Records from a dataset

^^^^^^^^

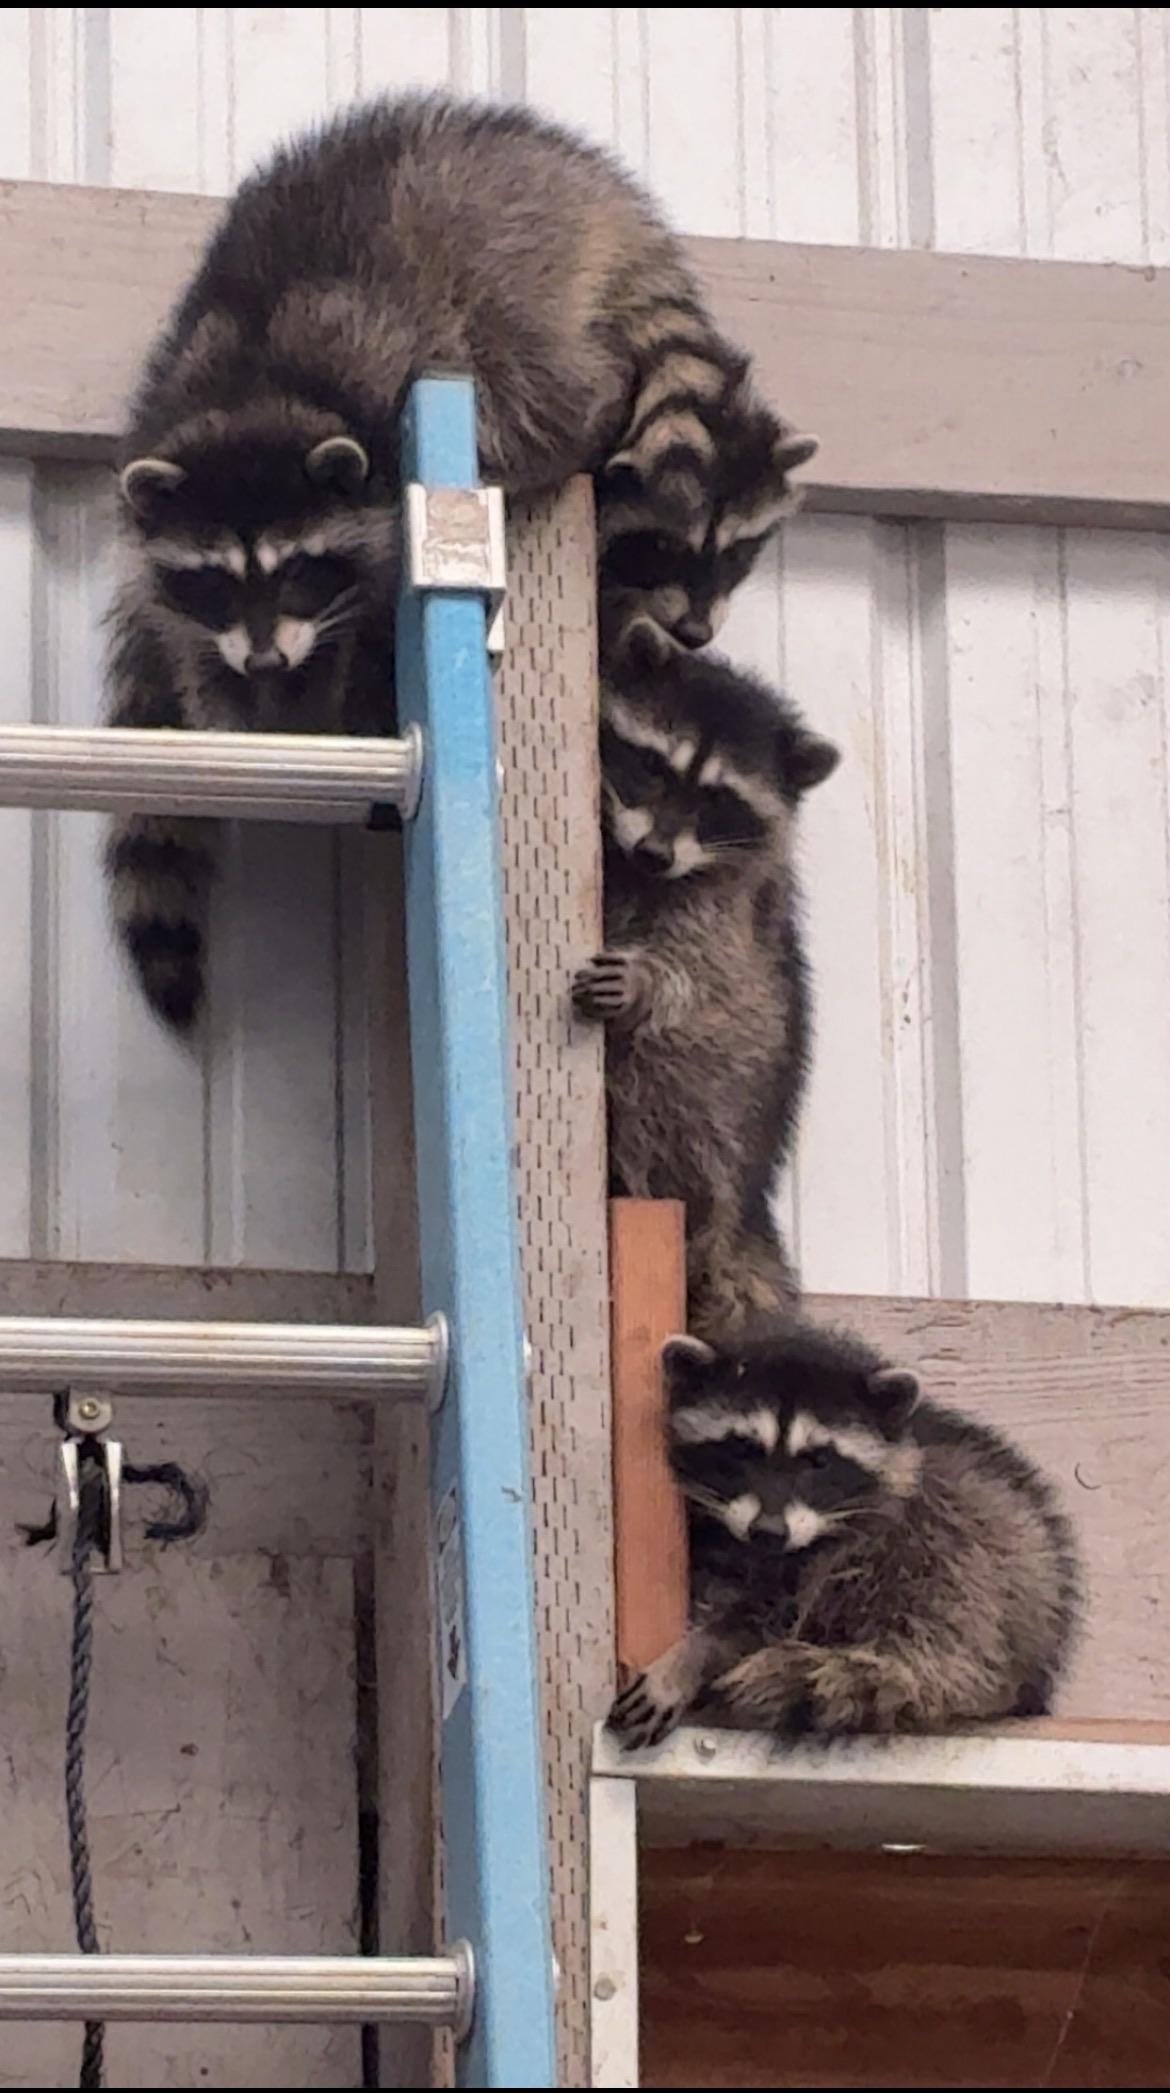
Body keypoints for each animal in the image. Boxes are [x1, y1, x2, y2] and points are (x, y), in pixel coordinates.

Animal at [573, 652, 837, 1334]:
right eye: (653, 766)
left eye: (718, 800)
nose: (655, 852)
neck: (637, 870)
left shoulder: (728, 908)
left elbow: (709, 979)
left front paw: (646, 983)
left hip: (713, 1116)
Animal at [608, 1321, 1081, 1748]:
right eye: (742, 1451)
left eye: (819, 1461)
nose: (768, 1531)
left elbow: (762, 1620)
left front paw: (695, 1654)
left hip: (1004, 1557)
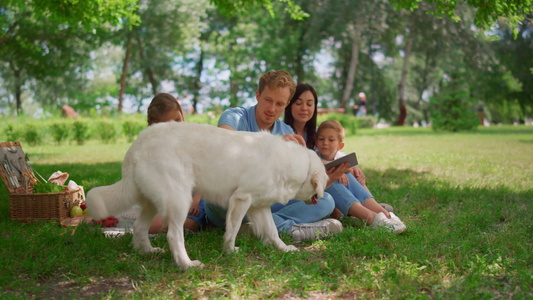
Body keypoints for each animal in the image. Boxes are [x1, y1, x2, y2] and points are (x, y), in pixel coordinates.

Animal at [86, 121, 328, 270]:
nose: (321, 195)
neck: (294, 165)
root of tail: (138, 143)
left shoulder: (258, 206)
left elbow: (272, 231)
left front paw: (284, 249)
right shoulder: (241, 199)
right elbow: (233, 229)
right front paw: (229, 252)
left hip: (152, 203)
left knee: (139, 227)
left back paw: (147, 252)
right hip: (179, 200)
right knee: (173, 235)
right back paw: (187, 265)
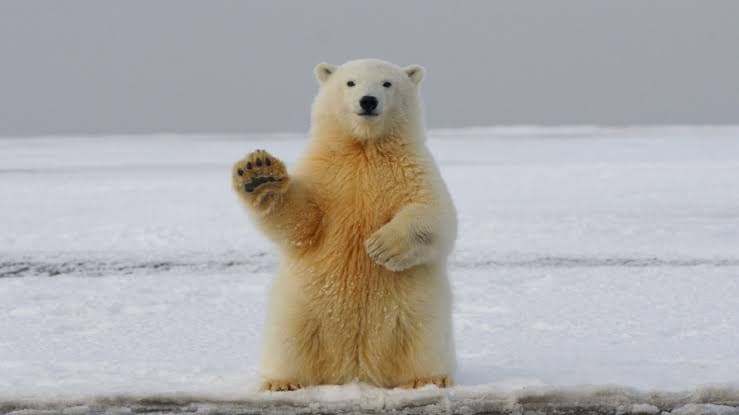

^^^^^^^^

■ What to do
The records above are to be copied exactly, without their pictures.

■ Solution to this problem
Body keypoints for each animal in the image. Boxes are [x1, y1, x2, y2] and points are (x, y), in pixel coordinates.

Animal at [573, 652, 837, 1334]:
right eye: (653, 766)
left eye: (718, 800)
nose: (655, 852)
neck: (637, 870)
left shoulder: (728, 908)
left elbow: (709, 979)
left front paw: (646, 983)
left hip: (713, 1116)
Animal at [608, 1321, 1081, 1748]:
right eye: (742, 1451)
left eye: (819, 1461)
nose: (768, 1531)
left elbow: (762, 1620)
left front paw: (695, 1654)
left hip: (1004, 1557)
Body keypoints for each animal in the image. Boxes are [x1, y1, x2, y2] and points are (x, y), in pixel coordinates.

Animal at [86, 121, 328, 270]:
nose: (321, 195)
neck: (294, 165)
root of tail: (138, 143)
left shoulder: (258, 206)
left elbow: (272, 231)
left front paw: (284, 249)
right shoulder: (241, 199)
right elbow: (233, 229)
right front paw: (229, 252)
left hip: (152, 203)
left knee: (139, 227)
left back paw: (147, 252)
right hip: (179, 200)
right knee: (173, 235)
right back paw: (187, 265)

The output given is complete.